Jersey Shore Top Ten Catchphrase Countdown: If You Have To Think About It…

We’re six episodes into the second season of Jersey Shore and we’re STILL talking about this stupid note? As the late, great Aaliyah would say, “We need a resolution!” Sadly, most of the fireworks happened at the end of this episode — gotta love Sammi Sweetheart’s right cross! — but there were still a slew of notable moments in this episode, covering the gamut from Situation flirting with a tranny to Vinny’s watermelon sized dong. Join us, won’t you, as we count down this week’s Top Ten Catchphrases from Jersey Shore?

*SUPPLIED INFORMATION*
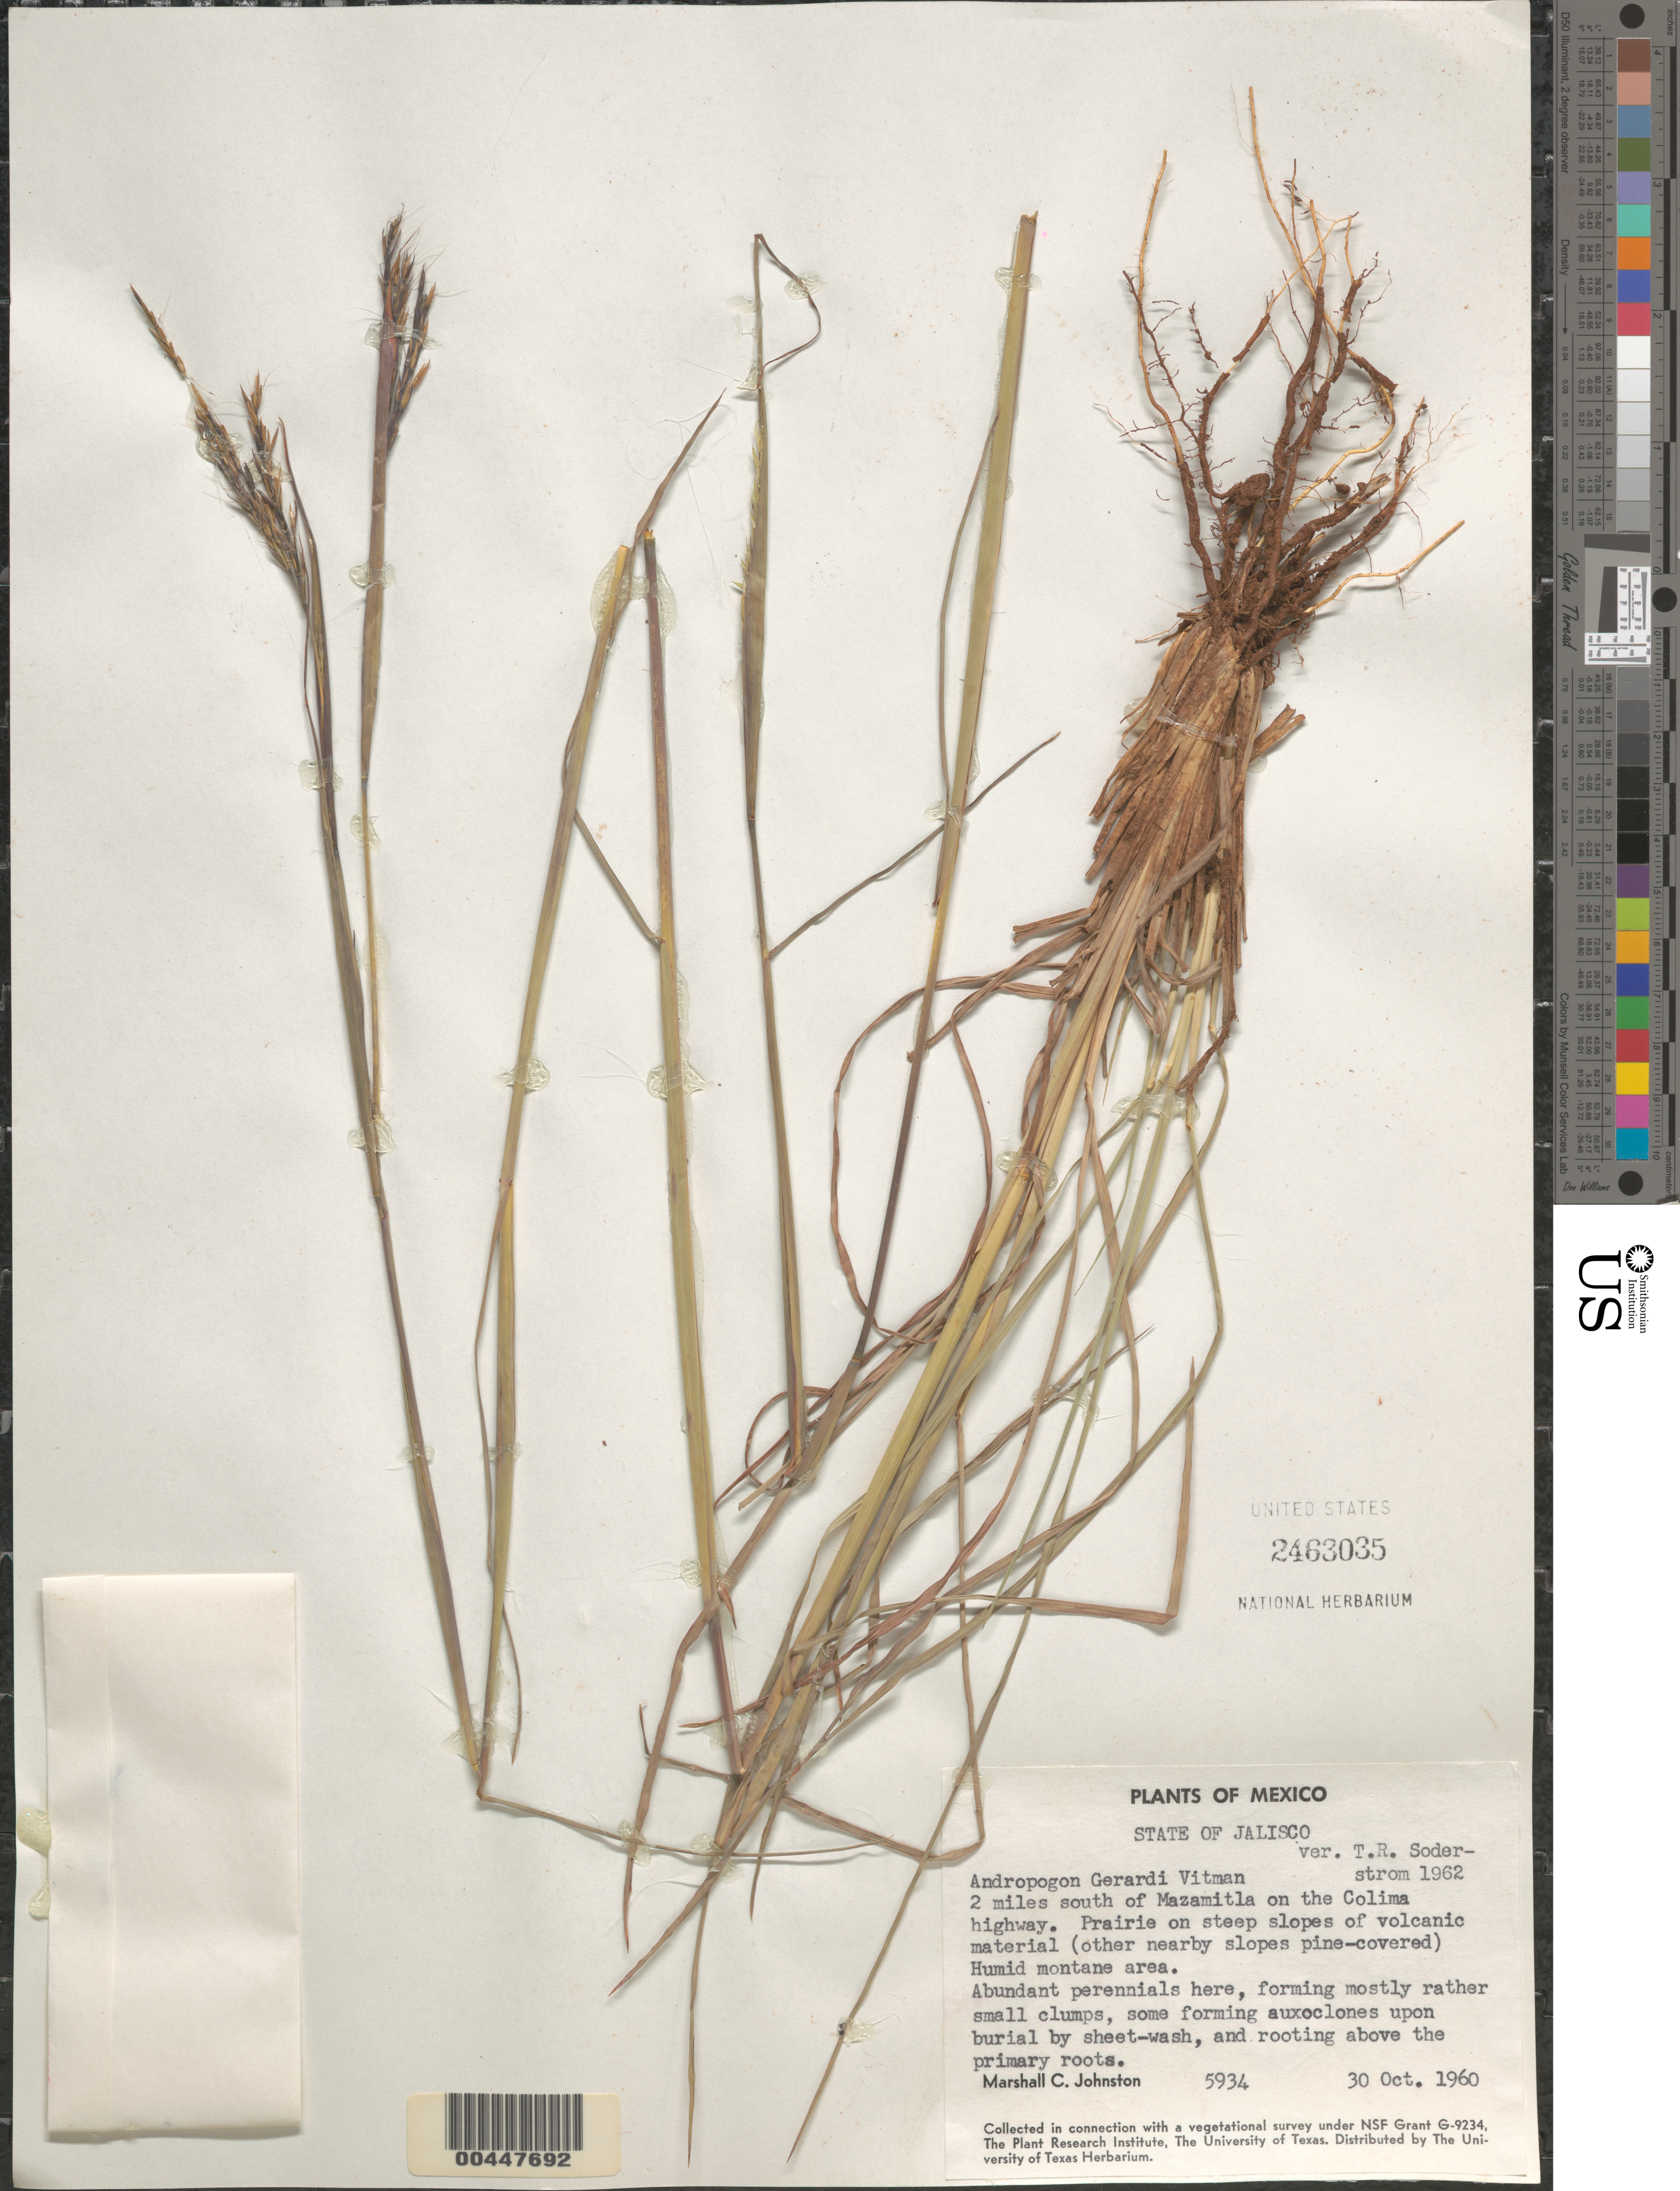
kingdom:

*WORK INSTRUCTIONS*
A - In the Jersey Shore recap, how many episodes into the second season has the show gotten?
B - Continue the Jersey Shore recap from where it stops.

*PER-TASK ANSWERS*
A - Six episodes.

B -
10) “She thinks her sh*t don’t stink. So I paid her no attention.”The Situation

Hmmmm, that’s not exactly how we saw it. While Sitch, Vinny and DJ Pauly D were scarfing down some brunch at the News Cafe — a restaurant, mind you, whose website automatically plays Pachelbel’s Canon in D major when you visit it (!!!) — some anonymous honey wearing short shorts walked by the table, catching their eye. We guess that when he said “paid her no attention,” Sitch really meant “stared at her ass until she vacated the premises.”

9) “I can see Angelina’s cougah in the mirror.”DJ Pauly D
Fortunately for all of us in the viewing audience at home, we couldn’t.